§ REQUIRED ACTION
Copy all lines in the data that contain the string "MUHAMMADIYAH".
(SOURCE DATA)
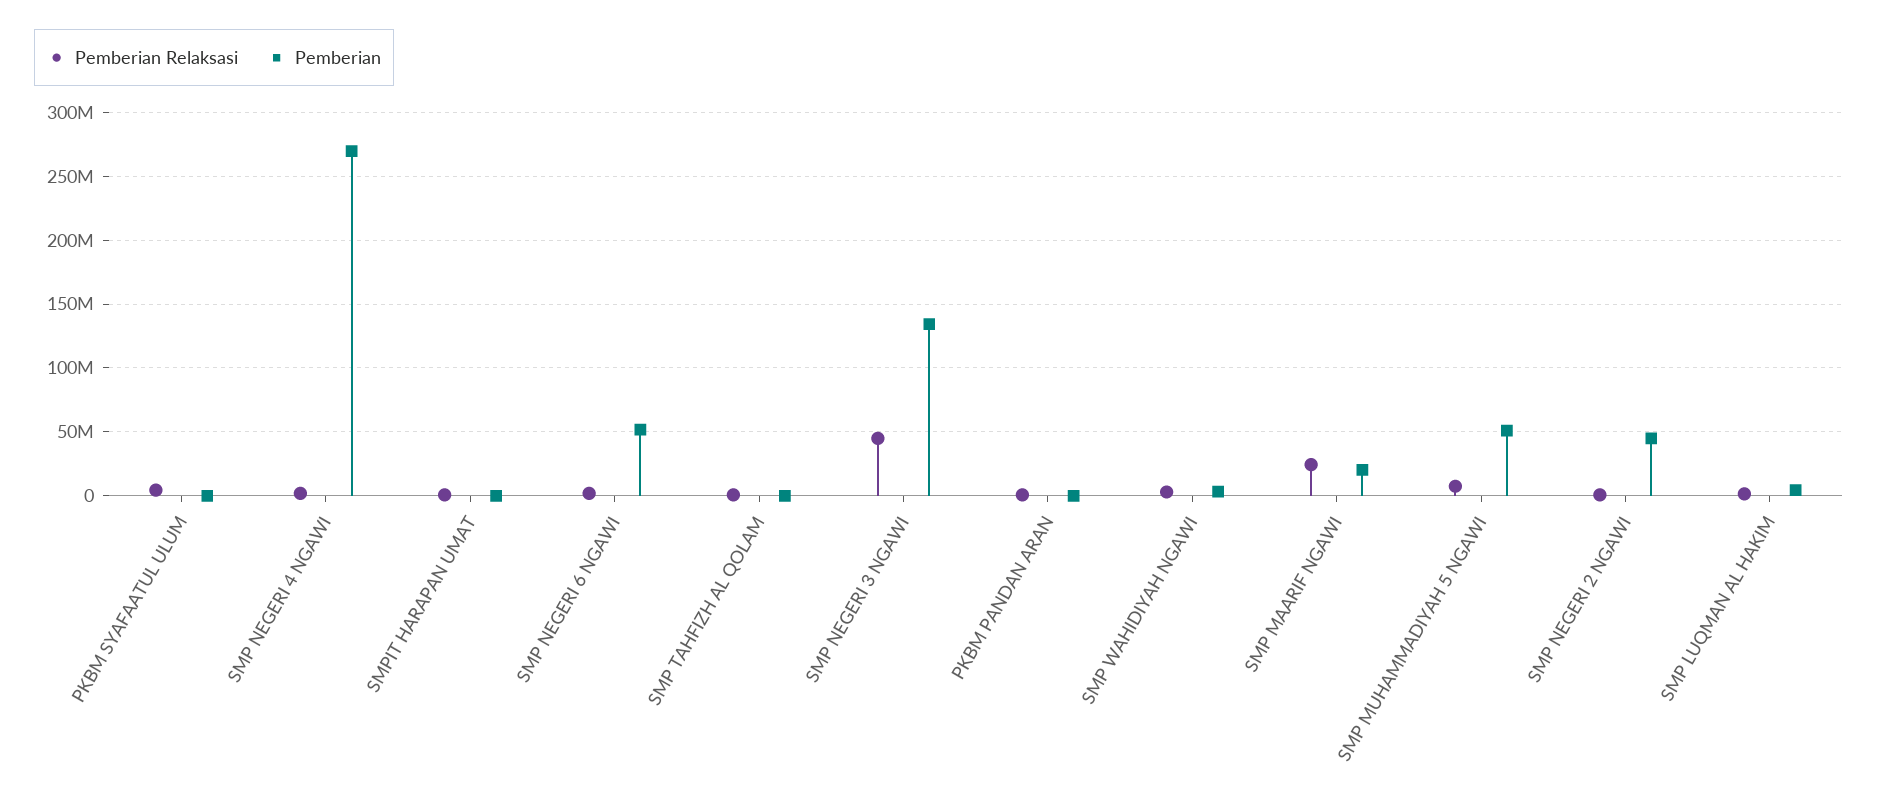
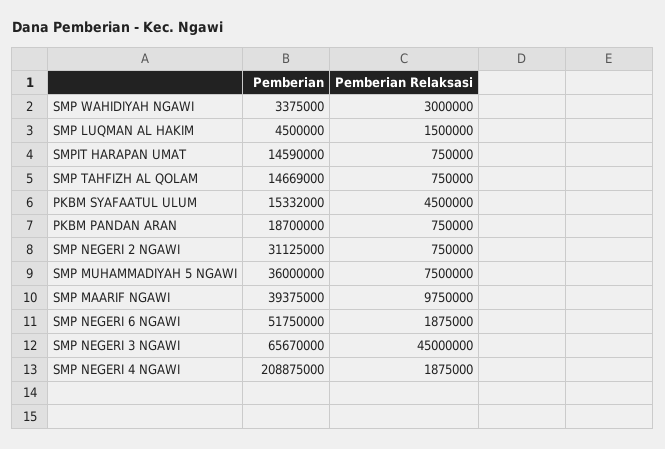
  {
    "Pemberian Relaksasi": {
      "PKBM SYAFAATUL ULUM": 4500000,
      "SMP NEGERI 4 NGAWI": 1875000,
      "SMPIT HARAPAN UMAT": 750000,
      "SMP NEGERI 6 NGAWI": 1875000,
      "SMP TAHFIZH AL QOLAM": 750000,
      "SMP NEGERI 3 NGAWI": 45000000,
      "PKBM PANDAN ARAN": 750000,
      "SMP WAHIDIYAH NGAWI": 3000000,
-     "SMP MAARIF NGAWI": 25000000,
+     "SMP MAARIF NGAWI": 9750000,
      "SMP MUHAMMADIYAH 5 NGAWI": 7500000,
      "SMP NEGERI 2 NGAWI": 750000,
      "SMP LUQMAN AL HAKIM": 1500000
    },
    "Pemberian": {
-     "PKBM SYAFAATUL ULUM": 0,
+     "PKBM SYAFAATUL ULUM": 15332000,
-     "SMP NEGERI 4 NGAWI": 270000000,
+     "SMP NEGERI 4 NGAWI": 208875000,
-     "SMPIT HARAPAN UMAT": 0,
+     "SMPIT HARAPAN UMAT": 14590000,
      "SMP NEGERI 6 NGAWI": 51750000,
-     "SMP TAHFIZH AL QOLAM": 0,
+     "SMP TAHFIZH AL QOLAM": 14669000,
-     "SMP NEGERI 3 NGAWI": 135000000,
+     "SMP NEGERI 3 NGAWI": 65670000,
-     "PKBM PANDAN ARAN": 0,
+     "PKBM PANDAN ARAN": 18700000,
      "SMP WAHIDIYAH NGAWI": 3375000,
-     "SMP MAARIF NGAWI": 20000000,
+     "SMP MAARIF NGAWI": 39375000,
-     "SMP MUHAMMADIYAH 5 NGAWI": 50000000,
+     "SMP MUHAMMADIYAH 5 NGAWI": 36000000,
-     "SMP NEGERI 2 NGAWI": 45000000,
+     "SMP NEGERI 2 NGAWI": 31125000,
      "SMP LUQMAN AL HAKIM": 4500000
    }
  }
(End SOURCE DATA)
§ FINISHED TASK
      "SMP MUHAMMADIYAH 5 NGAWI": 7500000,
-     "SMP MUHAMMADIYAH 5 NGAWI": 50000000,
+     "SMP MUHAMMADIYAH 5 NGAWI": 36000000,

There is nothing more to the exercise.